Böbrek hastalığı ve hipertansiyonu olan hastaların yüksek proteinli bir diyetten olumsuz etkilendiği söyleniyor, peki bu doğru mu?
Bazı böbrek yetersizliği olan hastalarda yüksek proteinli gıdalar böbreklere zarar verebilir. Bunun nedeni fazla proteinin metabolize olarak fazla üre yapmasıdır. Böbrek yetersizliği varsa bu fazla üre yeteri kadar atılamaz. Bu durumda hastaya verilen protein miktarı kısıtlanır. Bütün bu anlatılanlar doğru ama böbrekleri sağlam olan birisi için bu söz konusu değil. Yapılan bir çalışmada %25 protein alan grupla %12 alan grup arasında böbrek fonksiyonları arasında bir fark olmadığı saptanmış (21). Başka bir çalışmada da vücutçulara kg başına 2.8gram gibi yüksek protein verilmesine rağmen böbrek fonksiyonlarında bir bozukluk olmadığı görülmüş (22).

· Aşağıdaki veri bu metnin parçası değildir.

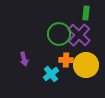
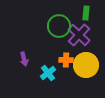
green circle: moved 8 px up
cyan cross: moved 3 px left, 1 px up
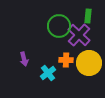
green rectangle: moved 2 px right, 3 px down
yellow circle: moved 3 px right, 2 px up
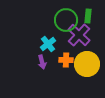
green circle: moved 7 px right, 6 px up
purple arrow: moved 18 px right, 3 px down
yellow circle: moved 2 px left, 1 px down
cyan cross: moved 29 px up
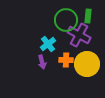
purple cross: rotated 15 degrees counterclockwise
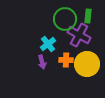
green circle: moved 1 px left, 1 px up
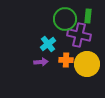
purple cross: rotated 15 degrees counterclockwise
purple arrow: moved 1 px left; rotated 80 degrees counterclockwise
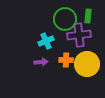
purple cross: rotated 20 degrees counterclockwise
cyan cross: moved 2 px left, 3 px up; rotated 14 degrees clockwise
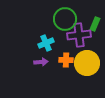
green rectangle: moved 7 px right, 8 px down; rotated 16 degrees clockwise
cyan cross: moved 2 px down
yellow circle: moved 1 px up
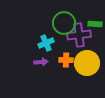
green circle: moved 1 px left, 4 px down
green rectangle: rotated 72 degrees clockwise
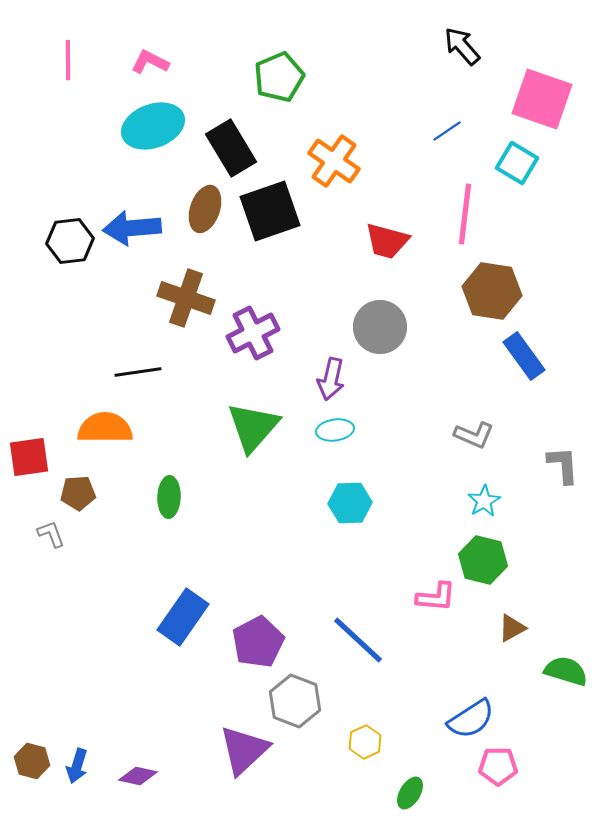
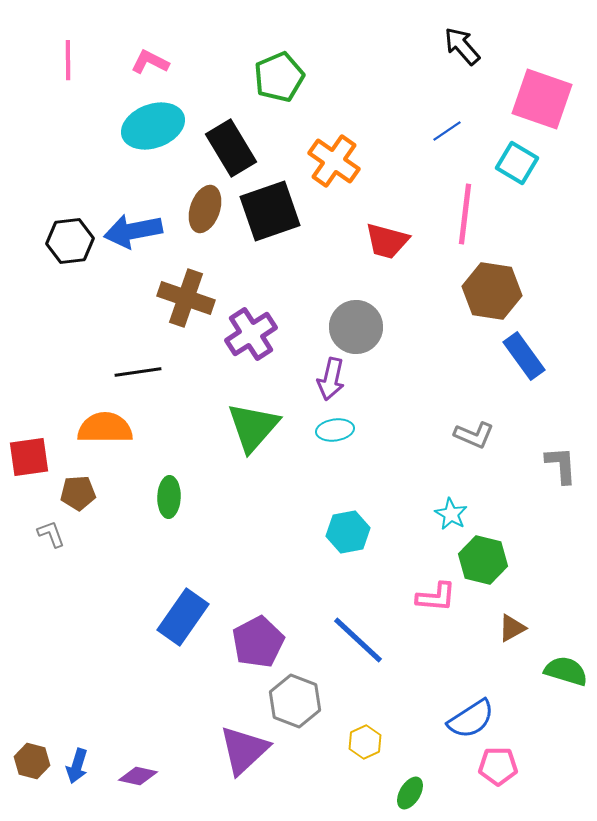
blue arrow at (132, 228): moved 1 px right, 3 px down; rotated 6 degrees counterclockwise
gray circle at (380, 327): moved 24 px left
purple cross at (253, 333): moved 2 px left, 1 px down; rotated 6 degrees counterclockwise
gray L-shape at (563, 465): moved 2 px left
cyan star at (484, 501): moved 33 px left, 13 px down; rotated 12 degrees counterclockwise
cyan hexagon at (350, 503): moved 2 px left, 29 px down; rotated 9 degrees counterclockwise
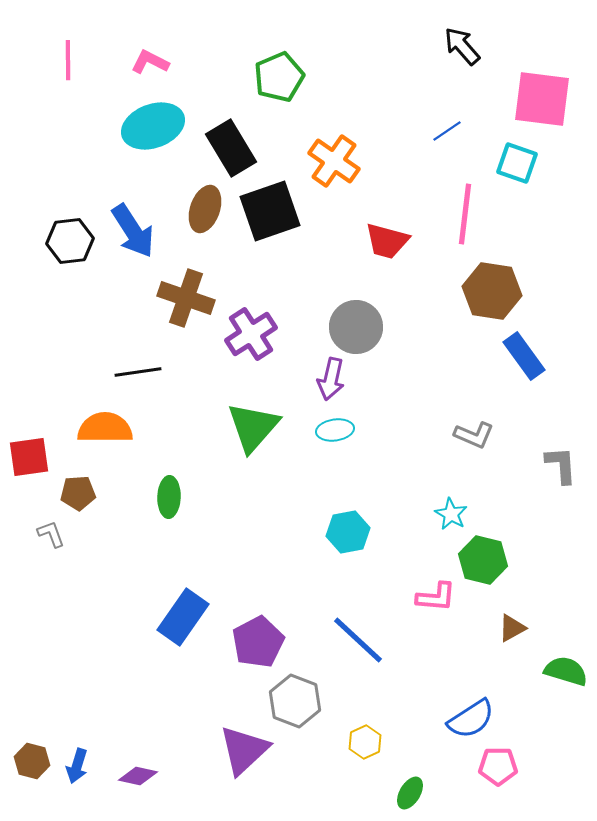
pink square at (542, 99): rotated 12 degrees counterclockwise
cyan square at (517, 163): rotated 12 degrees counterclockwise
blue arrow at (133, 231): rotated 112 degrees counterclockwise
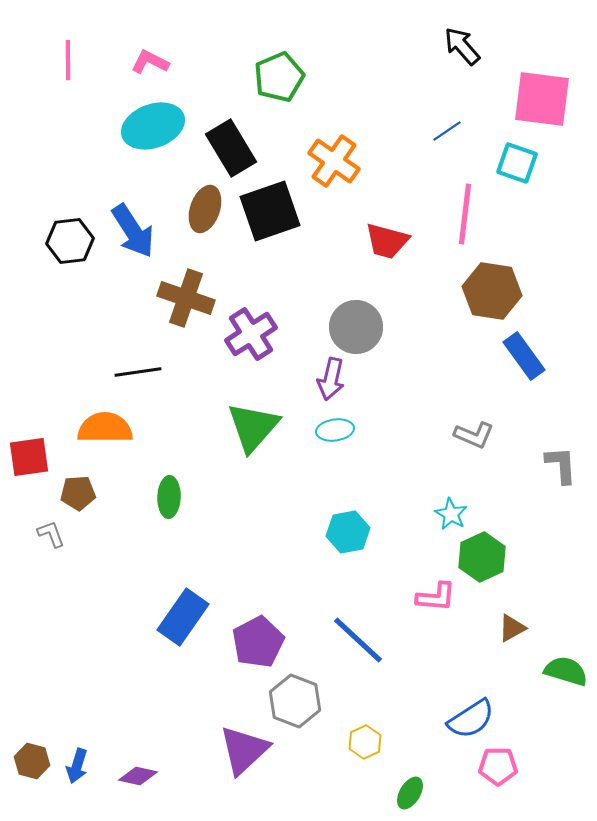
green hexagon at (483, 560): moved 1 px left, 3 px up; rotated 21 degrees clockwise
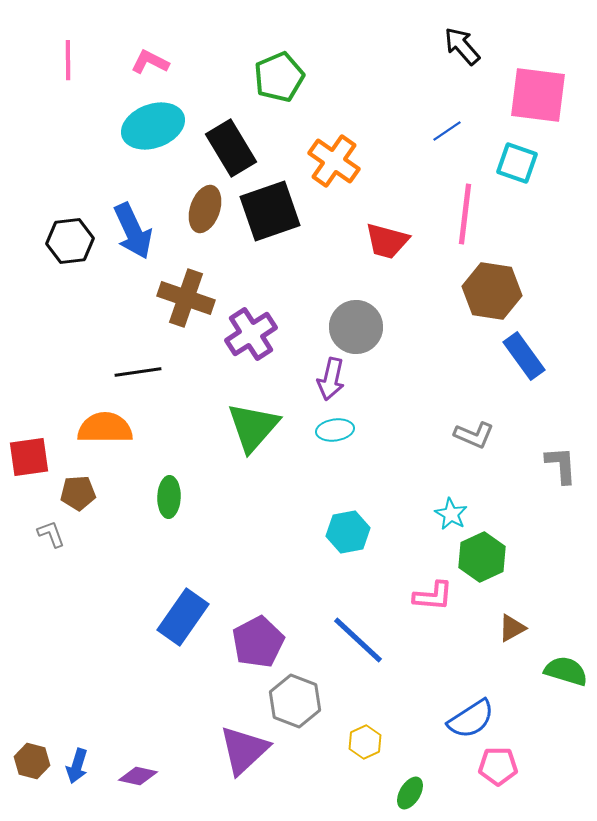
pink square at (542, 99): moved 4 px left, 4 px up
blue arrow at (133, 231): rotated 8 degrees clockwise
pink L-shape at (436, 597): moved 3 px left, 1 px up
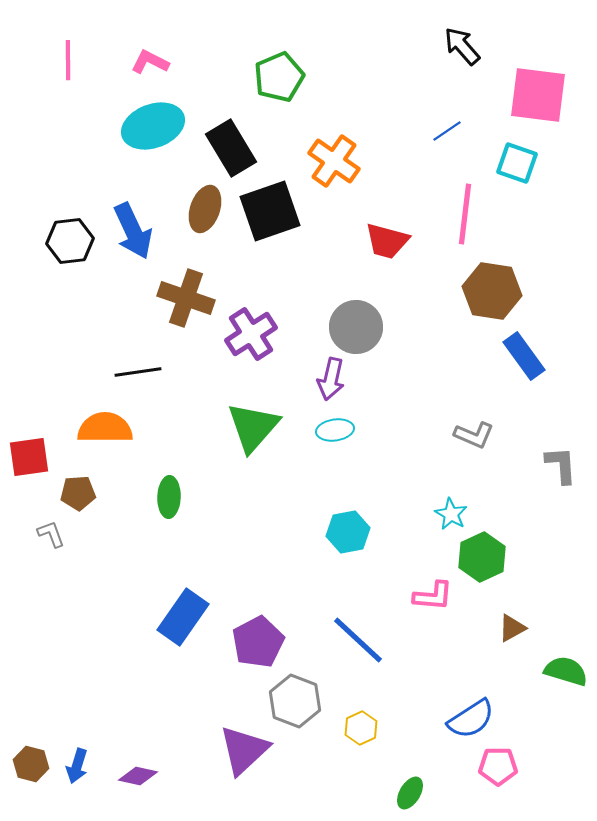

Düşük şekerli diyetlerin ketozis yaptığı da iddia ediliyor. Bu konudaki düşünceleriniz ne?
Ketozis yağ dokusunun yıkıldığının göstergesi. Bir kere Taş Devri Diyeti’nde bütün karbonhidratlar yasaklanmıyor, meyve ve sebze glisemik endeksi düşük şekerler alınıyor, o nedenle ketozis olmuyor. Eğer günlük karbonhidrat tüketimi 50 gramın altına düşerse ketozis olabilir. Bu durumda bile çok kötü bir şey olmuyor. Çünkü ketonlar beyin dahil olmak üzere önemli bir enerji kaynağı. Zaten ketojenik diyetler epilepsi ve bazı nörolojik hastalıklarda bir yüz yıla yakın zamandır başarı ile kullanılıyor. Aslında ketozis patolojik değil, fizyolojik bir durum. Ketonlar bir zehir değil. Beyin ve kalp şekere göre ketonları %25 daha verimli bir enerji kaynağı olarak kullanıyor.